Неожиданно я осознаю, что держу в руках сигарету, перекатываю ее в пальцах и даже не зажигаю. Удивительно, но Зигфрид никак не прокомментировал это, и я продолжил свой рассказ:
– Она мне этого не говорила. Но меня мучает не только это. Странно, Зигфрид, но, знаешь, я не могу вспомнить, чтобы она касалась меня. Ну, не совсем, конечно… Иногда она целовала меня на ночь. В макушку. И помню, она рассказывала мне сказки. И всегда была рядом, когда я в ней нуждался. Но…
Мне приходится на мгновение остановиться, чтобы справиться с голосом. Я глубоко вдыхаю, ровно выдыхаю через нос, сосредоточившись на процессе дыхания.
– Но, видишь ли, Зигфрид, – подняв вверх указательный палец, говорю я, предварительно прорепетировав этот монолог. Мне очень нравится ясность и уравновешенность. – Мама не часто дотрагивалась до меня. Кроме тех случаев, когда я болел.
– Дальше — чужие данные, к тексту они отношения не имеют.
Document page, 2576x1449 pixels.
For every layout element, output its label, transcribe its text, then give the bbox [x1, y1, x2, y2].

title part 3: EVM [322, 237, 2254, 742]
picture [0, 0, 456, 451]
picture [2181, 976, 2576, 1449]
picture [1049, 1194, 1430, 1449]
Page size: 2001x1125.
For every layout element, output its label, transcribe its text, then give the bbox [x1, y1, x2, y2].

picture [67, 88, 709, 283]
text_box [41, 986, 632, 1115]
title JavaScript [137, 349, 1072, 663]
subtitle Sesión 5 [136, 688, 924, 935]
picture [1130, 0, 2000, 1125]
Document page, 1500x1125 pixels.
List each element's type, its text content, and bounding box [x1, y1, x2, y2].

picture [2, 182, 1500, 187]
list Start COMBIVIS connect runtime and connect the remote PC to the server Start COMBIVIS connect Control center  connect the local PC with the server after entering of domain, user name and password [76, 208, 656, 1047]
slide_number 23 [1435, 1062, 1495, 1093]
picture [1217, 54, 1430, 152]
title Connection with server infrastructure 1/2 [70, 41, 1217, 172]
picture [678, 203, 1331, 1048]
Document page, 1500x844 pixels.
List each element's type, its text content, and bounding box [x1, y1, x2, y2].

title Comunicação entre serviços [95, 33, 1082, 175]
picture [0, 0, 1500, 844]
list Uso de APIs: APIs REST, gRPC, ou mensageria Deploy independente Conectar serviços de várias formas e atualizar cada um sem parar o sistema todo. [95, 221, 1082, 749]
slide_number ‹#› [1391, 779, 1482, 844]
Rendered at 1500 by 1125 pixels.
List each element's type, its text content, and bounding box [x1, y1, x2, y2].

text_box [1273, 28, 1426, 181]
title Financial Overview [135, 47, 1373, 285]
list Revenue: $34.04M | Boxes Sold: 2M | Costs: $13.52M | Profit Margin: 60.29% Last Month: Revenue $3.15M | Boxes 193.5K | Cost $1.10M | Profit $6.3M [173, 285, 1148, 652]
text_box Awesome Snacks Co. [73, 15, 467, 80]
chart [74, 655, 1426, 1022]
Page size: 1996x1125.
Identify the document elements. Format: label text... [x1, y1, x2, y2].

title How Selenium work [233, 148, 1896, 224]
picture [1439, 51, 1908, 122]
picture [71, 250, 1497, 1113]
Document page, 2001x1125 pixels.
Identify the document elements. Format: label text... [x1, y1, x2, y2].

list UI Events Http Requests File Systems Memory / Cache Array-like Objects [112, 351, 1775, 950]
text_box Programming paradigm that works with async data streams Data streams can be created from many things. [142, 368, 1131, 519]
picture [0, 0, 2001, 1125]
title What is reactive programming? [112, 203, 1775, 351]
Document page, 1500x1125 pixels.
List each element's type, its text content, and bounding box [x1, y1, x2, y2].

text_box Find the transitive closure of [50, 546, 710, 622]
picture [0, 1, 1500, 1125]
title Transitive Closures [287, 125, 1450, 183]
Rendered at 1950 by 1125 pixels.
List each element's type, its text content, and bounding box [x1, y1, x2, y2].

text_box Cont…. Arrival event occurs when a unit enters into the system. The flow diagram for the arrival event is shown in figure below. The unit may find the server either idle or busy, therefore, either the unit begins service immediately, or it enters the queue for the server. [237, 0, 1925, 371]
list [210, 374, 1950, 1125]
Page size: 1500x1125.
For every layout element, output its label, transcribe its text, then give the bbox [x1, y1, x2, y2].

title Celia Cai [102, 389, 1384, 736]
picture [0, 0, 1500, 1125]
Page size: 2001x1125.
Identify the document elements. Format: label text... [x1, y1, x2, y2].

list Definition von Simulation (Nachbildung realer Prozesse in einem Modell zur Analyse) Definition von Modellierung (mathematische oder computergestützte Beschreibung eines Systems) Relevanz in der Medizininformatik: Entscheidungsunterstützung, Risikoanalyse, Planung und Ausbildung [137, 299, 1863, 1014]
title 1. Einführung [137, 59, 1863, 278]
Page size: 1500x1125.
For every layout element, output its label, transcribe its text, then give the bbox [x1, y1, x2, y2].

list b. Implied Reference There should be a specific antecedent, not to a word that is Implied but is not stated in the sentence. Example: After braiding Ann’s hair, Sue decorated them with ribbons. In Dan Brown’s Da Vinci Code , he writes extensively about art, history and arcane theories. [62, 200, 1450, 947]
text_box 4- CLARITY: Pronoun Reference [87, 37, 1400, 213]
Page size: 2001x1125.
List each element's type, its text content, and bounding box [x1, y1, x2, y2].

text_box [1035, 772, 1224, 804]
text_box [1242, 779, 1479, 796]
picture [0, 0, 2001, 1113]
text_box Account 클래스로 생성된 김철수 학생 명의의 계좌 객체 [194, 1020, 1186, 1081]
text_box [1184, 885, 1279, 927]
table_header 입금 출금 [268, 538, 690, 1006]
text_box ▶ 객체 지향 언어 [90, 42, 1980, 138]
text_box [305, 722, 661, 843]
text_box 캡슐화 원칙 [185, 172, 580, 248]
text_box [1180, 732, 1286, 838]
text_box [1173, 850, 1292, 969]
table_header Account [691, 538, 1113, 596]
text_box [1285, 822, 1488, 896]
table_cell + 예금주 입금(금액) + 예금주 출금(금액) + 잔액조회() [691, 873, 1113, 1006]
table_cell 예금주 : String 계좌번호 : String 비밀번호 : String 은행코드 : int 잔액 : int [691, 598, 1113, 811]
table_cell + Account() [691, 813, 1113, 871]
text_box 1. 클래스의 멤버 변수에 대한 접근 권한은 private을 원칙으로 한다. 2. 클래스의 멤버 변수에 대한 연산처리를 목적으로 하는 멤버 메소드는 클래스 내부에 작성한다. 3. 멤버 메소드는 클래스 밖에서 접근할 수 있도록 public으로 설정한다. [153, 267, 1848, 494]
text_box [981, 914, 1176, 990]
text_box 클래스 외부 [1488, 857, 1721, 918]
А я болел часто. На шахтах все болеют часто: постоянные насморки, болезни кожи. Но я о другом. Мама давала мне все необходимое. Всегда была рядом. Всегда работала и заботилась обо мне в одно и то же время. И когда я заболевал, она…
Немного погодя Зигфрид пытается вернуть меня к утерянной мысли:
– Продолжайте, Робби. Выговоритесь. – Я пытаюсь продолжить, но у меня не получается, и тогда он предлагает: – Просто скажите, как можете. Избавьтесь. Не беспокойтесь о том, пойму ли я или имеет ли это смысл. Просто избавьтесь от слов.
– Ну, она измеряла мне температуру, – объясняю я. – Понимаешь? Совала в меня термометр. И держала меня на животе, знаешь, сколько нужно времени, три минуты. А потом доставала термометр и смотрела на него.
Я едва не воплю. Хочу заорать так, чтобы Зигфрид на какое-то время оглох, но прежде хочу довести дело до конца. Это почти сексуальное ощущение. Как будто принимаешь решение о женщине и не хочешь, чтобы она слишком тебя занимала, но все равно как телок на веревочке идешь вперед. Я пытаюсь справиться с голосом, чтобы он не подвел меня, пока я не закончу. Зигфрид молчит, и немного погодя я нахожу слова:
– Знаешь что, Зигфрид? Наверное, это выглядит забавно. Всю жизнь… сколько прошло с тех пор? Сорок лет? Понимаешь, и тогда, и теперь у меня сумасшедшее представление, что любовь – это когда что-то в тебя вставляют, а потом вытаскивают.